As a culture we have argued this issue with one another to no avail. The interests and arguments have calcified. But the Word of the Lord that comes to us from Isaiah invites us to argue it out with God. What might that sound like? I suspect that God would be unimpressed and unmoved by arguments that originate from a bill of rights in a human constitution written a scant 230 years ago. Lest we forget, there is nothing about the right to bear arms in the Ten Commandments. But we are commanded by God, “You shall not kill.” Perhaps God would be more inclined to listen to our thoughts and prayers if we were to take that one a bit more seriously.
Just a few chapters following the story of Sodom and Gomorrah’s destruction, God directs Abraham to bring Isaac, his only son whom he loves, to the mountain of God so he can sacrifice him. It’s a terrible story that raises all kinds of questions, starting with, “why would God ever ask someone to do such a thing?” One suggestion is that the story itself is meant as a counter-narrative to the religious practice of the surrounding tribes and nations. It wasn’t uncommon back then for people to offer child sacrifices to the ancient deity Moloch. So, the request might not have sounded as horrifying to Abraham as it does to us. Of course, in the end an angel of God stops the knife of Abraham before he can carry out this terrible act. And some Rabbis have suggested that the whole point of the story is that this god- the God of Abraham, Isaac and Jacob; the one who led the Hebrew slaves out of Egypt with a mighty hand and accompanied them across the wilderness to bring them to a land flowing with milk and honey- this God does not require child sacrifice. In fact, this God cares for the most vulnerable children. It raises the question, what is the god that demands the sacrifice of children to satisfy its own end? As Jesus himself points out, no one can serve two masters. So, if we are willing to sacrifice the lives of the children who died at Sandy Hook. If we are willing to sacrifice the lives of those killed in all those places I listed a few minutes ago, we cannot and should not pretend to worship the God of Abraham. As Isaiah makes clear, God will have none of it.

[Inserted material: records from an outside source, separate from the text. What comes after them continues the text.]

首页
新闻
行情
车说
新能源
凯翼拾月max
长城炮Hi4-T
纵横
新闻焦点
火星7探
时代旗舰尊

It is past time to do something. Clearly there is more to it than simply restricting the means by which such hell is unleashed. There are underlying ideologies and hatreds, pathologies and patterns. Those too should be addressed. But this isn’t an either-or kind of issue, and we might make a good start by putting persistent pressure on those with the power to change how easily guns are obtained in this country. Ultimately, our thoughts and prayers are reflective of our understanding that this isn’t how things should be. But if they do not focus our efforts toward being part of what God wills on earth as in heaven, then we fail in our obedience to God. What God makes clear through the prophet is that refusing to obey God’s desire for justice is a form of rebellion, and we will be devoured by the very problem we refuse to confront.
In the end we are saved by faith, the faith we have in what God wants, and the courage to seek that out, no matter the cost.